§ Problem to solve: Omit the pictures, please, and give each record below again exactly.

• • •

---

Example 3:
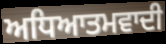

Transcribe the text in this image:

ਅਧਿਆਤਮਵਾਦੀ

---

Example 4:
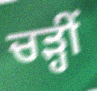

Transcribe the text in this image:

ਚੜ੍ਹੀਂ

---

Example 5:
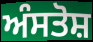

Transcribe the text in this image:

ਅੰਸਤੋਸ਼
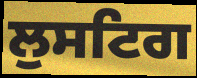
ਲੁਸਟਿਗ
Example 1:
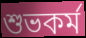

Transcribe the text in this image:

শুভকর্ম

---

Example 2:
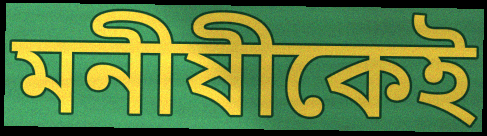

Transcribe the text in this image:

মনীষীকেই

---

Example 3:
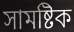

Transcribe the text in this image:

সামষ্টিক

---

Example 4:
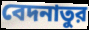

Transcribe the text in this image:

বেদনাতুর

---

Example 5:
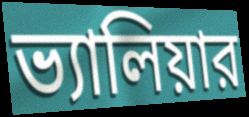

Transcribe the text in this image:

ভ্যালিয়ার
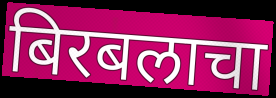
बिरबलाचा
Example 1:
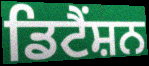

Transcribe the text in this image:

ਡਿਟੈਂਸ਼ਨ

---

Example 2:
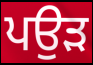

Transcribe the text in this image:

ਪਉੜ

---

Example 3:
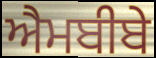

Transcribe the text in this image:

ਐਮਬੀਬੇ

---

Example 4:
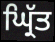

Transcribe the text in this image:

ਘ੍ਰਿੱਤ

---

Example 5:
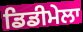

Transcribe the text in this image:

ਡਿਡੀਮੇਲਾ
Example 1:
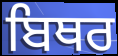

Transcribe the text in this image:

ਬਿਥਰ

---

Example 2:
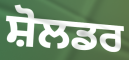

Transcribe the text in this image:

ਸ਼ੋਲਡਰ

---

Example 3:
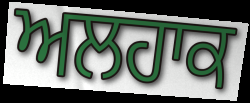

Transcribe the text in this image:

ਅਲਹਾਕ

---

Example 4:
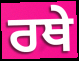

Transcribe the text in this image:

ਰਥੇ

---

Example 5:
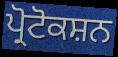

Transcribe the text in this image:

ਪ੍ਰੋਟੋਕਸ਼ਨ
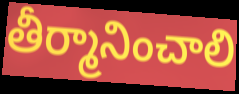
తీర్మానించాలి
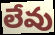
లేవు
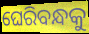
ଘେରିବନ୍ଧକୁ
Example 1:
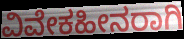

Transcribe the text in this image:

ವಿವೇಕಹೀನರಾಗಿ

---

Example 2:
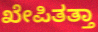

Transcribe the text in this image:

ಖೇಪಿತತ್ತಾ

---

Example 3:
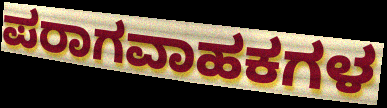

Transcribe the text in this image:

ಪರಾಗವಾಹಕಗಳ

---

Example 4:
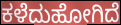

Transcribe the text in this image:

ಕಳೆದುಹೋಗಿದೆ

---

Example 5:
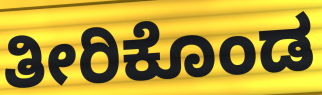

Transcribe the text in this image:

• • •

§ Your response:
---

Example 3:

Transcribe the text in this image:

ਅਧਿਆਤਮਵਾਦੀ

---

Example 4:

Transcribe the text in this image:

ਚੜ੍ਹੀਂ

---

Example 5:

Transcribe the text in this image:

ਅੰਸਤੋਸ਼
ਲੁਸਟਿਗ
Example 1:

Transcribe the text in this image:

শুভকর্ম

---

Example 2:

Transcribe the text in this image:

মনীষীকেই

---

Example 3:

Transcribe the text in this image:

সামষ্টিক

---

Example 4:

Transcribe the text in this image:

বেদনাতুর

---

Example 5:

Transcribe the text in this image:

ভ্যালিয়ার
बिरबलाचा
Example 1:

Transcribe the text in this image:

ਡਿਟੈਂਸ਼ਨ

---

Example 2:

Transcribe the text in this image:

ਪਉੜ

---

Example 3:

Transcribe the text in this image:

ਐਮਬੀਬੇ

---

Example 4:

Transcribe the text in this image:

ਘ੍ਰਿੱਤ

---

Example 5:

Transcribe the text in this image:

ਡਿਡੀਮੇਲਾ
Example 1:

Transcribe the text in this image:

ਬਿਥਰ

---

Example 2:

Transcribe the text in this image:

ਸ਼ੋਲਡਰ

---

Example 3:

Transcribe the text in this image:

ਅਲਹਾਕ

---

Example 4:

Transcribe the text in this image:

ਰਥੇ

---

Example 5:

Transcribe the text in this image:

ਪ੍ਰੋਟੋਕਸ਼ਨ
తీర్మానించాలి
లేవు
ଘେରିବନ୍ଧକୁ
Example 1:

Transcribe the text in this image:

ವಿವೇಕಹೀನರಾಗಿ

---

Example 2:

Transcribe the text in this image:

ಖೇಪಿತತ್ತಾ

---

Example 3:

Transcribe the text in this image:

ಪರಾಗವಾಹಕಗಳ

---

Example 4:

Transcribe the text in this image:

ಕಳೆದುಹೋಗಿದೆ

---

Example 5:

Transcribe the text in this image:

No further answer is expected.